Metadata

The metadata description of the texts in the BulNC is stored into 27 categories that are compliant with the established standards, although defined for the particular needs of the BulNC.

filename	path_to_file	date_added_to_corpus
author_info	author	translator_info
translator	text_info	title
year_of_creation	publishing_date	source_type
source	translated	medium
number_of_words	style	genre
genre_info	domain1	domain2
domain_info	notes	keywords
languages	quality	accessibility

Metadata categories in the BulNC description scheme.

The metadata scheme can be represented as a graph where the nodes are associated with metadata categories and the arcs with binary relations between the nodes, such as style, domain, and genre, etc. For some metadata relations, for instance style, the metadata categories are predefined; for others, such as author, the categories are an open set. The representation is simplified, e.g. authorship of the text is recorded only once for all Bulgarian and samples in other languages. As a further advantage, graph representation allows flexible extension with new relations and categories and shows where merging or splitting categories is permissible.

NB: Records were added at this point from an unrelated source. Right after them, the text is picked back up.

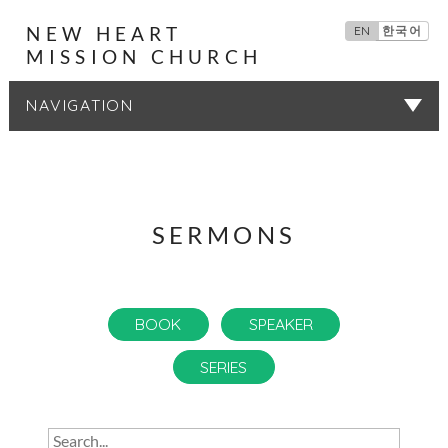
NEW HEART
EN
한국어
MISSION CHURCH
SERMONS
SERMONS
BOOK
SPEAKER
SERIES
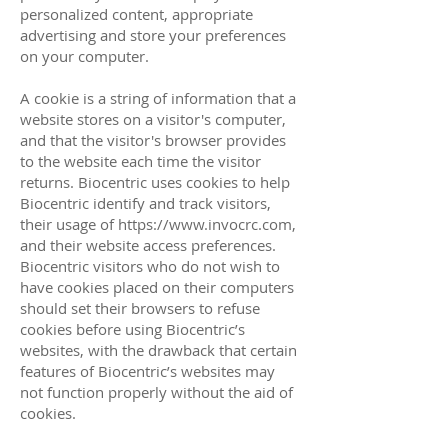
personalized content, appropriate
advertising and store your preferences
on your computer.
A cookie is a string of information that a
website stores on a visitor's computer,
and that the visitor's browser provides
to the website each time the visitor
returns. Biocentric uses cookies to help
Biocentric identify and track visitors,
their usage of
https://www.invocrc.com
,
and their website access preferences.
Biocentric visitors who do not wish to
have cookies placed on their computers
should set their browsers to refuse
cookies before using Biocentric’s
websites, with the drawback that certain
features of Biocentric’s websites may
not function properly without the aid of
cookies.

Example of graph representation of corpus metadata

The metadata are as detailed as possible in order to ensure easy text classification, corpus restructuring and evaluation, derivation of subcorpora based on a set of criteria (e.g., year of publication, domain). Some of the metadata categories, labelled with _info, are optional and contain additional details about the main category. A multiple domain description was also included to cater for the description of texts which have mixed domain features. So far, extensive metadata are provided for the Bulgarian and the English part of the BulNC, while the corresponding texts from the other languages share the common metadata (author, title, etc.) and inherit the classificatory information for style, domain, and genre.